It was Paul Haran, then secretary general of the Department of Enterprise who came up with the figure of 12.5 per cent for corporate tax in Ireland in early 1997, a rate that would become the bedrock of Ireland’s industrial policy for nearly a quarter of a century.
The Fine Gael-Labour coalition of 1994 to 1997 announced the change, but it was the Fianna Fáil-Progressive Democrats coalition of 1997 which actually introduced it.
Ruairí Quinn, the Labour minister for finance at the time, recalls there was huge pressure from Europe during that government’s term to change the rate. Ireland had introduced a manufacturing rate of 10 per cent in 1980 and had extended that low rate to the IFSC when it opened in 1987. But there was also a higher industrial rate.
“There were two different rates and we were coming under pressure from the European Union to synchronise it into a single rate,” recalls Quinn.
“I was reluctant initially because we were getting good returns from both.
“Just as is happening now, it was inevitable that the European Union would not allow us to have two rates for essentially the same sector of activity.”
Mary Harney, the Progressive Democrats leader, was minister for enterprise in that government. “It was Paul Haran who came up with it. At the time there was a lot of talk about 15 per cent and 17.5 per cent. He thought 12.5 was half way between 10 and 15 and would work well.
“Charlie McCreevy [then minister for finance] and I went over to negotiate it in Brussels that September. Michel Barnier was one of the two commissioners with whom we negotiated.

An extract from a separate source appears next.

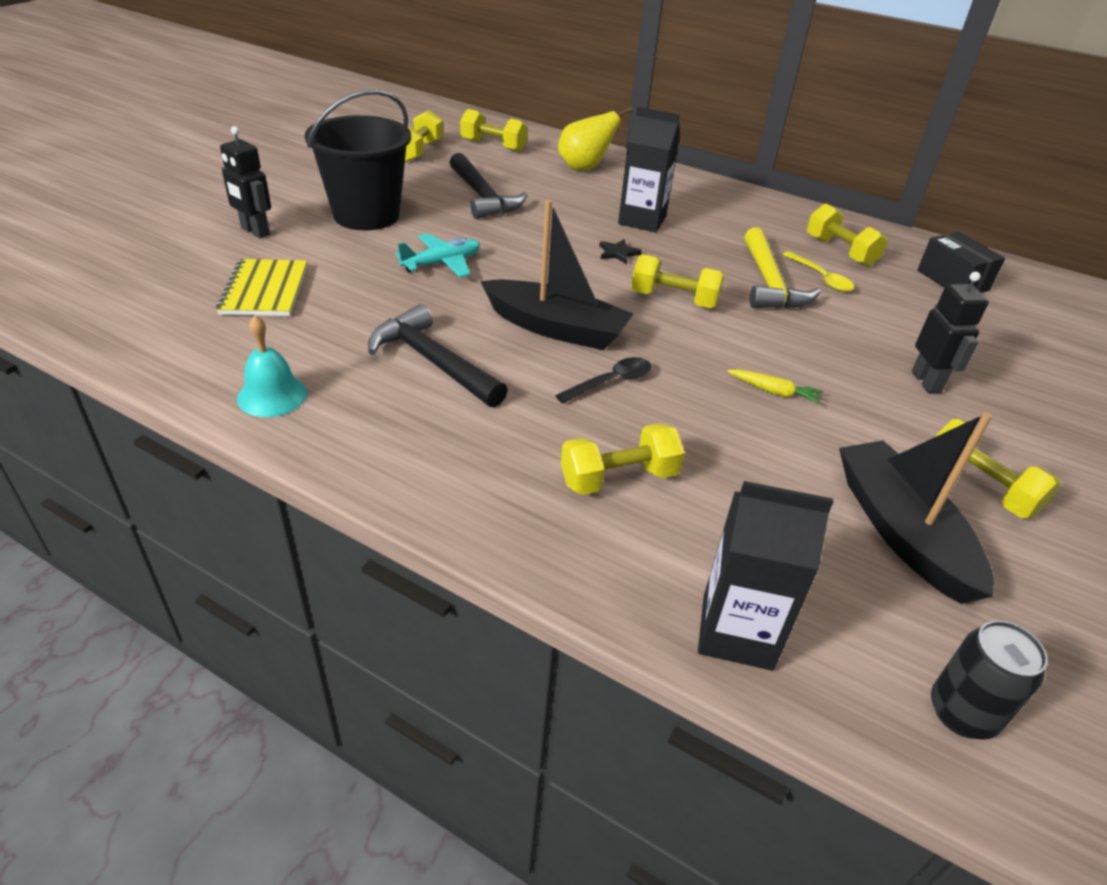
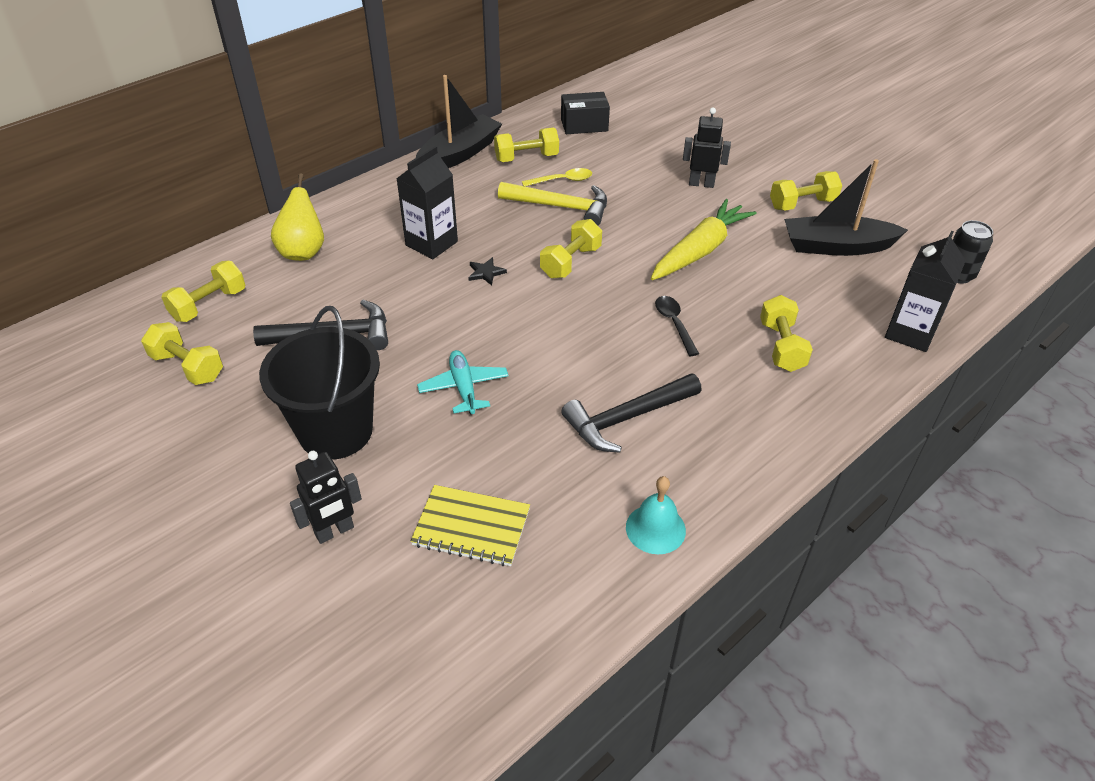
camera: 70 degrees left, 5 degrees up
(556, 328) = (595, 336): black boat -> black boat (459, 154)
(774, 392) = (700, 250): yellow carrot -> yellow carrot, size x2.34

“I can remember us arguing that Ireland was not stopping anybody else having a low tax rate. Fiscal policy in the main was a subsidiary matter; it was a stronger element of it in those days.”
So it was introduced. All of those politicians who supported the flat rate say its importance to the Irish economy could not be overstated, yet it was not the only selling point.

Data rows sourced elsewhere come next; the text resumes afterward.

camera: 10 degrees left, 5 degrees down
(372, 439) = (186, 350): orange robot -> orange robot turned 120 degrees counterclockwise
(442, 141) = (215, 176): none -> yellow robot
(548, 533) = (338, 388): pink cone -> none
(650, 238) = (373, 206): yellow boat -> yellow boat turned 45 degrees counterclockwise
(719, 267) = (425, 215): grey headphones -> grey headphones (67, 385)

Says Quinn: “There was the regulation system, the access to law, physical and political stability and a cultural attitude favourable to doing business. The rate was a reflection of that. It was not a unique stand-alone operation on its own.”

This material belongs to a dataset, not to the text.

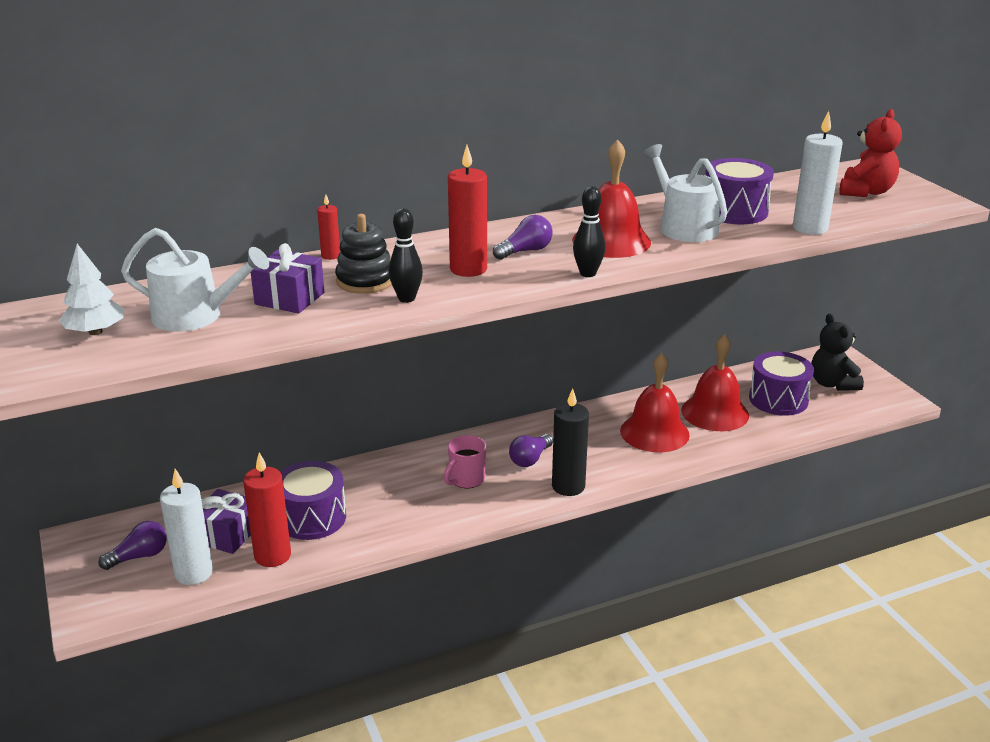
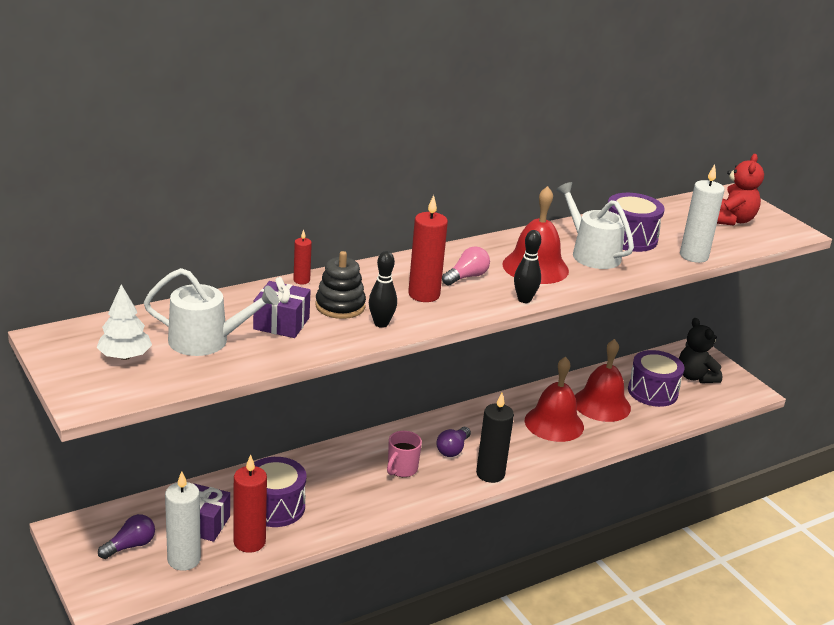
camera: 10 degrees left, 0 degrees up
(525, 251) = (466, 277): purple light bulb -> pink light bulb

Harney says it was the foundation of Irish industrial policy for 20 years, not just for multinationals but for Irish companies too.
“It was a door-opener for the IDA, the 12.5 per cent, but tax on its own won’t save you. Just because we are the only English-speaking State in the EU is not enough either.
“There were other factors: education; talent, infrastructure, education; the ability to take in talent [from abroad].”
She said the State could also give certainty to potential investors that no matter what government was in office, the rate would remain.
Billy Kelleher, the Fianna Fáil MEP, was a minister of state for trade and commerce and regularly met companies looking at locating in Ireland.
“The legal certainty of 12.5 per cent and the political certainty, they were both very important. We offered a stable environment, an English-speaking country, energy security, as well as protection of copyright and intellectual property.
“When you look at the number of large multinationals located in Ireland, the Googles, the Apples, the Microsofts, Facebook, the Dells, also the pharmaceutical companies, and a broad range of medical device companies, the 12.5 per cent was an important consideration for all of them.
“All political parties including left-of-centre parties could see the tangible results of the policy as it made its mark.”
Indeed, in the past decade all the larger political parties, including Sinn Féin and the Greens, adopted the 12.5 per cent rate as part of their official policies.
Is it appropriate to change it now, and is the rate as important to Ireland any more?
The consensus among the three political figures is that the change is unavoidable but at the same time will not work to Ireland’s detriment, as long as the suggested replacement figure of 15 per cent across OECD countries is not altered upwards.
“It will still leave Ireland with a well-educated workforce and the other factors will work in our favour,” says Quinn.
“I hold the view that it will not be disadvantageous. I think [Minister for Finance] Paschal Donohoe is correct in holding out for clarity in relation to certainty as to what 15 per cent actually means and there is not a possibility of it becoming more,” he says.
Kelleher says that the 15 per cent must hold for all and that hidden tax exemptions or breaks, used by some European countires in the past to lower the effective rate, must be eliminated to ensure a level playing field.
Harney is of the view the Government has done well at keeping it at 15 per cent and getting the phrase “at least 15 per cent” removed. “I don’t think it will have as negative an impact as people think, especially if there is certainty around the 15 per cent,” she says.
“Overall, whilst I recognise the significance of the 12.5 per cent I support what has happened given the global context, the fact that all other countries were signing up to the OECD figure. We could not have been the Lone Ranger holding onto 12.5 per cent. I think it’s quite a good deal.”